We’ve been together since February of 2020 and I wouldn’t want to be without her. We have plans to meet again, however, because we both know that I need the time alone. Adriene doesn't take too much off, or work, for herself, but still needs me to support her. We both do well at making each other laugh and cry. Being able to make each other laugh and cry is something that brings us closer than anything else you could ever imagine in life. If she wants a date night with me she will find ways to make the night fun in ways I haven't experienced yet. To this end, I have been looking for things that make sure that I am as healthy of a human being as her. Some ideas include a yoga studio with her, or just a nice walk through nature, maybe even taking a bath with soap and water with some candles. Whatever makes her feel best, I think she would enjoy anything.
Now, it's not very often that I get excited about having dinner with my girlfriends, so my girlfriend Adriene is pretty nervous when it comes to me. But like any good date, there is a lot of work involved. Not only does she have to try to figure out how to make it easier for me to eat, but I have to be open to the fact that I don't really think I'm going to cook anyway, unless it is for a special occasion like a party. So, I guess, I have to look forward to her cooking as long as she is helping me to make it easy for those three little guys that sit next to me and my little brother. Now, we are also able to share laughs. Adriene says laughter is the best medicine, and I think it is. After a while, I begin to enjoy them as well, because they are so lighthearted and lighthearted. When I first told her she was adorable, I remember thinking "she sounds amazing." So, now she knows that it wasn't a lie. In fact, I tell her everything she needs to hear about my body and my mental health is always welcome. Also, I never know when or where I am going to have a great time on dates, so it makes perfect sense that I enjoy the company of others on these kinds of days as much as I do.
While I never intended to be single forever and I don’t think anyone should consider that outcome, I truly love. And, I love to do the daily activities of getting ready for bed, spending time by myself on weekends and evenings with my boyfriend but more importantly I love to spend time working out with myself while enjoying music and dancing. For me it’s essential. While I am a yogi and am currently training to teach pilates as part of my job I am also a dancer who works with kids. On top of everything that I do, I must keep up with a strict diet and exercise regimen that I developed over ten years ago. All of which makes me work extra hard to be able to maintain a healthy lifestyle. I make it clear that I do not mind if people don't support me or are trying to tear down my self esteem but I appreciate the positive feedback. No one has to ask for permission to be myself or see me for who I really am. I've tried to treat everybody equally, however, when I look at myself, there are certain things that I cannot change.
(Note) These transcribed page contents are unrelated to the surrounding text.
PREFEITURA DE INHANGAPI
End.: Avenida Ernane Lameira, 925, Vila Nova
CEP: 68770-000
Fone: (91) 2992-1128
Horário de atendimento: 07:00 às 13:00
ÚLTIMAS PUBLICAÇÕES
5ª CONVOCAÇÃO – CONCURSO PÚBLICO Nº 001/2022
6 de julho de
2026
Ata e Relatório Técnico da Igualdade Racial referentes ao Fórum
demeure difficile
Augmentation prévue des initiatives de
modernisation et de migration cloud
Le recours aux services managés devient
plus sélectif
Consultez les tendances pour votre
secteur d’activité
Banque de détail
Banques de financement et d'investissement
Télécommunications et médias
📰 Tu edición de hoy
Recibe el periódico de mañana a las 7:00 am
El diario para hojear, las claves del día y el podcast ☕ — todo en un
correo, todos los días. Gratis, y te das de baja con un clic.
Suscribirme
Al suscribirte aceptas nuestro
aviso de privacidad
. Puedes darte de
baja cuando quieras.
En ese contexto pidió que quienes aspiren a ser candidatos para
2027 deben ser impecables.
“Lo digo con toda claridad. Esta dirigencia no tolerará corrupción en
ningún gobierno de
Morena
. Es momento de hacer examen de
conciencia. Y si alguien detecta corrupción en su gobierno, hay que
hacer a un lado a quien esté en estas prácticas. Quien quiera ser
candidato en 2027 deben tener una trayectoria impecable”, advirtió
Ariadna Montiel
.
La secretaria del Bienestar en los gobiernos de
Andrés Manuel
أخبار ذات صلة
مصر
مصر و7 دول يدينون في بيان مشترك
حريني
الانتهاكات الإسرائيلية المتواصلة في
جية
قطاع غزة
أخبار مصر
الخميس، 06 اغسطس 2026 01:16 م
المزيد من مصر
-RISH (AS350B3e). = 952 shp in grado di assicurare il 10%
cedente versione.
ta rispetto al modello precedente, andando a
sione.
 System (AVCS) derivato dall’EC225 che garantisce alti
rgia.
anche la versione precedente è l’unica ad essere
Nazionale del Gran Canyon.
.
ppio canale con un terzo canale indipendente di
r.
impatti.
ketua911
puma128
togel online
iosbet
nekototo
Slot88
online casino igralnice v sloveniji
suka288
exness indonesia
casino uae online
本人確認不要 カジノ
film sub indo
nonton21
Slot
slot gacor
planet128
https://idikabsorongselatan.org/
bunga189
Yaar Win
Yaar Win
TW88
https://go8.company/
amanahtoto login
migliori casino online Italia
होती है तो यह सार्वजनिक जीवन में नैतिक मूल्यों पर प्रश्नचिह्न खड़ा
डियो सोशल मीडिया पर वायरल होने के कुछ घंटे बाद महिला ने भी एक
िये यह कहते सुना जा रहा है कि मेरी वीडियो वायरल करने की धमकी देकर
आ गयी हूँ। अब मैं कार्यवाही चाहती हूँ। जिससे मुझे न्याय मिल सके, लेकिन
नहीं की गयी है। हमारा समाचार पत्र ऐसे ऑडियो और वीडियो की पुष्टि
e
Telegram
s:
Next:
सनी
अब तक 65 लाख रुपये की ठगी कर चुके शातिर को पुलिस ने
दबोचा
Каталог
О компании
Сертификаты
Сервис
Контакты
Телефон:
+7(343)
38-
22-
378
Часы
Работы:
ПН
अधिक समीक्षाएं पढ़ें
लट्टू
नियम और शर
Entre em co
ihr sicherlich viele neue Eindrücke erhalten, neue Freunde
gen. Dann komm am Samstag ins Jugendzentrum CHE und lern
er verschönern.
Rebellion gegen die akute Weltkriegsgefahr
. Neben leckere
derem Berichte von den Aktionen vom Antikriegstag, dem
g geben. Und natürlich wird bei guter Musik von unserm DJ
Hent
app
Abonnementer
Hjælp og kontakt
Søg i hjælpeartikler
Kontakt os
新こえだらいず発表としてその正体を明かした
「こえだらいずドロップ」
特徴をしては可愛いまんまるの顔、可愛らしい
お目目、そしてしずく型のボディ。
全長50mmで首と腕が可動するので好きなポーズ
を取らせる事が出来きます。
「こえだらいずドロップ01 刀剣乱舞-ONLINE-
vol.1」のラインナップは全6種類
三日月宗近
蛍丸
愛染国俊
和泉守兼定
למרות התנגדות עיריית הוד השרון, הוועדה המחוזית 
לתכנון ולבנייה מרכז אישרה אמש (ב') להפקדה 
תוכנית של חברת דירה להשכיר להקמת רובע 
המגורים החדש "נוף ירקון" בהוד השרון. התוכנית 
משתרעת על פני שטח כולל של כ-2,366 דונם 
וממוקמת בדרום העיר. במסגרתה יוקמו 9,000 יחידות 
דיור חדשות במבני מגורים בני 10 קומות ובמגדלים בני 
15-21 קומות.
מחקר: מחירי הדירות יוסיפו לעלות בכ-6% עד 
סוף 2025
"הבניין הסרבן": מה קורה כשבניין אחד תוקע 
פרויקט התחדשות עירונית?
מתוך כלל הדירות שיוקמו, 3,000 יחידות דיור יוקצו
Because I do not know what will happen in 30 or 60 or even 90 days from today, I must accept and accept the changes that may come. While I do love the idea of marriage and I don’t believe that life would be better if I were married right now. What I do know that I would be willing to be happily cohabiting with my boyfriend as long as he lives with me. However, I understand that I will not have the freedom to move around as freely or as easily as I see fit because of my job. Who knows, he might decide to let me go and start living his own life. He will eventually need his own apartment and his own family and I will follow him and my partner wherever he goes. But, he might end up leaving and we will be miserable and alone, but that’s the way it looks as far as I am concerned. Now, it isn’t easy being single and then doing all of the same routine and every day on autopilot, so I hope to have a few weeks of peace and solitude before we get back to normal.